New Contributor
Posts: 1
Registered: ‎06-20-2017

sql function

Hi I am new here, and would like to get your help.


The data I have contains 10 diagnoses codes in a same row -- dx1, dx2,.... dx10. It is so tidious to use in SQL, how I use a string that contains all 10 dx in the SQL logic? Below is what I usually have to write


select patientid, dx1, dx2, dx3, dx4, dx5, dx6, dx7, dx8, dx9, dx10

from patient_visits

where dx1 in ('XXXXX','YYYYY','ZZZZZ') or 

           dx2 in ('XXXXX','YYYYY','ZZZZZ') or

           dx3 in ('XXXXX','YYYYY','ZZZZZ') or


           dx10 in ('XXXXX','YYYYY','ZZZZZ');


I would like to get something like the following


Select patientd, dxstring,

from patient_visits

where dxstring in 'XXXXX','YYYYY','ZZZZZ');




Cloudera Employee
Posts: 116
Registered: ‎03-23-2015

Re: sql function

I believe you can use the Map data type for your table.

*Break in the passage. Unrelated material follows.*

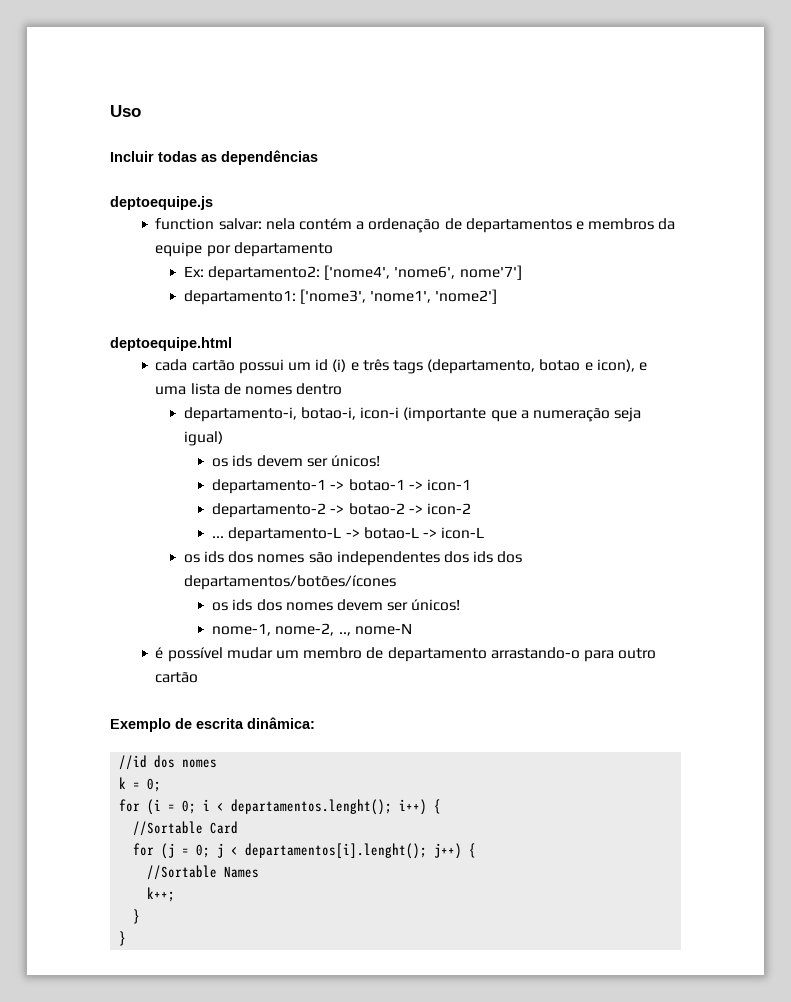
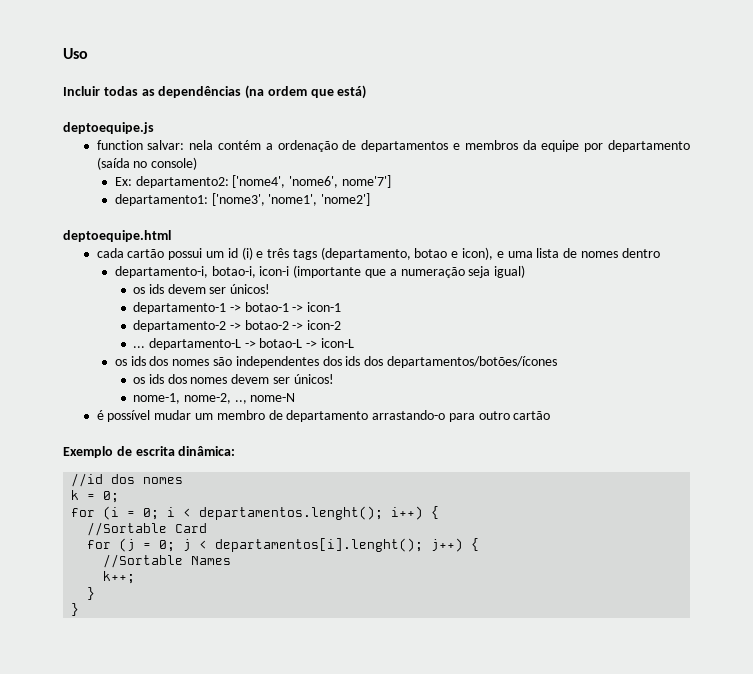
(318, 157) none -> [245,85,367,99] (na ordem que está)
(333, 249) none -> [96,157,198,170] (saída no console)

CREATE TABLE test (patientid int, dx_data map<string, string>);

However, you might still need to say:

dx_data['dx1'] in ('XXXX', 'YYYY','ZZZZ') OR
dx_data['dx2'] in .... OR

There is a custom UDF that can hep you to find intersection of two arrays, so you might be able to use it and then:

SELECT patientid, dx_data FROM test WHERE
array_intersect(map_values(dx_data), array('XXXXX','YYYYY','ZZZZZ'))
) > 0;

I am not sure about performance though, you might need to test out yourself.